Acımak...
Reşat Nuri Güntekin'in okuduğum ilk eseri olan bu kitapta bir köy okulunda öğretmenlik yapan Zehra ile tanışıyoruz. Okulu, öğrencileri için elinden geleni yapan ancak iş yaramaz öğrencilere gelince değişip; onlarla empati kurma, onları dinleme ve onlara acıma gibi duygularından tamamen uzak biri olan Zehra öğretmen, hayatının en büyük dersini alıyor belki de. Doğru bildiklerinin aslında birer yalnış olduğunu, inandıklarının birer yalan olduğunu acı bir şekilde öğreniyor.. Ve pişman oluyor ama ne yazık ki son pişmanlık fayda etmez.

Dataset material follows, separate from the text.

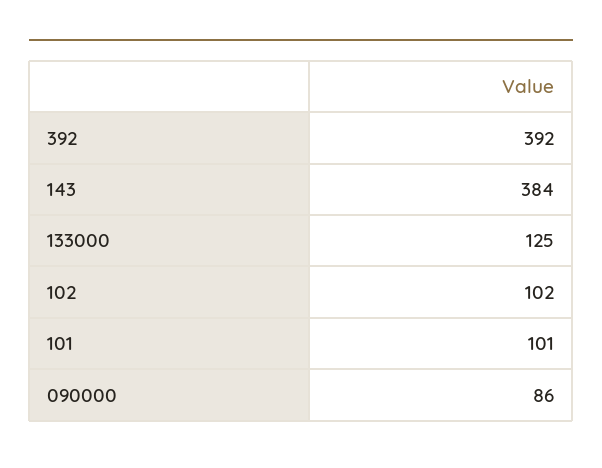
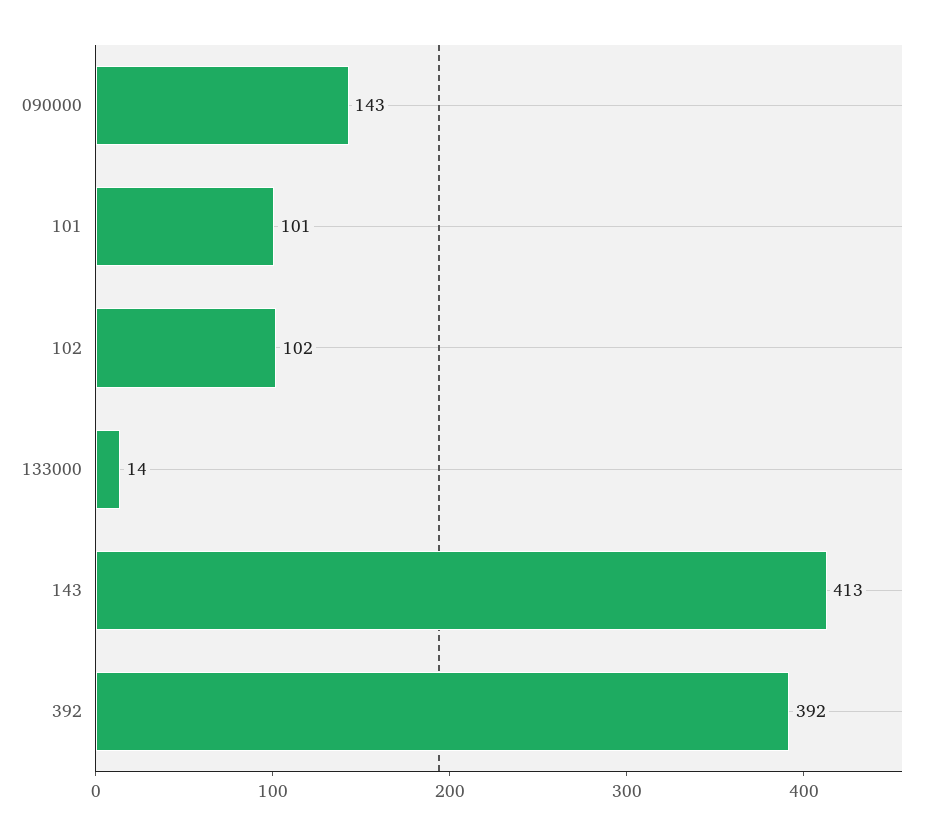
143: 384 -> 413
133000: 125 -> 14
090000: 86 -> 143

Hani Mevlana der ya; "Benim hayatımı yargılamadan önce, benim ayakkabılarımı giy ve benim geçtiğim yollardan, sokaklardan, dağ ve ovalardan geç. Hüznü, acıyı ve neşeyi tat. Benim geçtiğim senelerden geç, benim takıldığım taşlara takıl. Yeniden ayağa kalk ve aynı yolu tekrar git, benim gibi. Ancak ondan sonra beni yargılayabilirsin." Bu söz kitabın konusunu hemen hemen çok güzel bir şekilde özetlemiş diyebilirim. Ve herkesin ön yargılı olmadan önce bu sözü aklına getirmesini isterim. Çünkü kitap ön yargılar üzerinden kayıp giden bir çöküşün hikayesini ele alıyor.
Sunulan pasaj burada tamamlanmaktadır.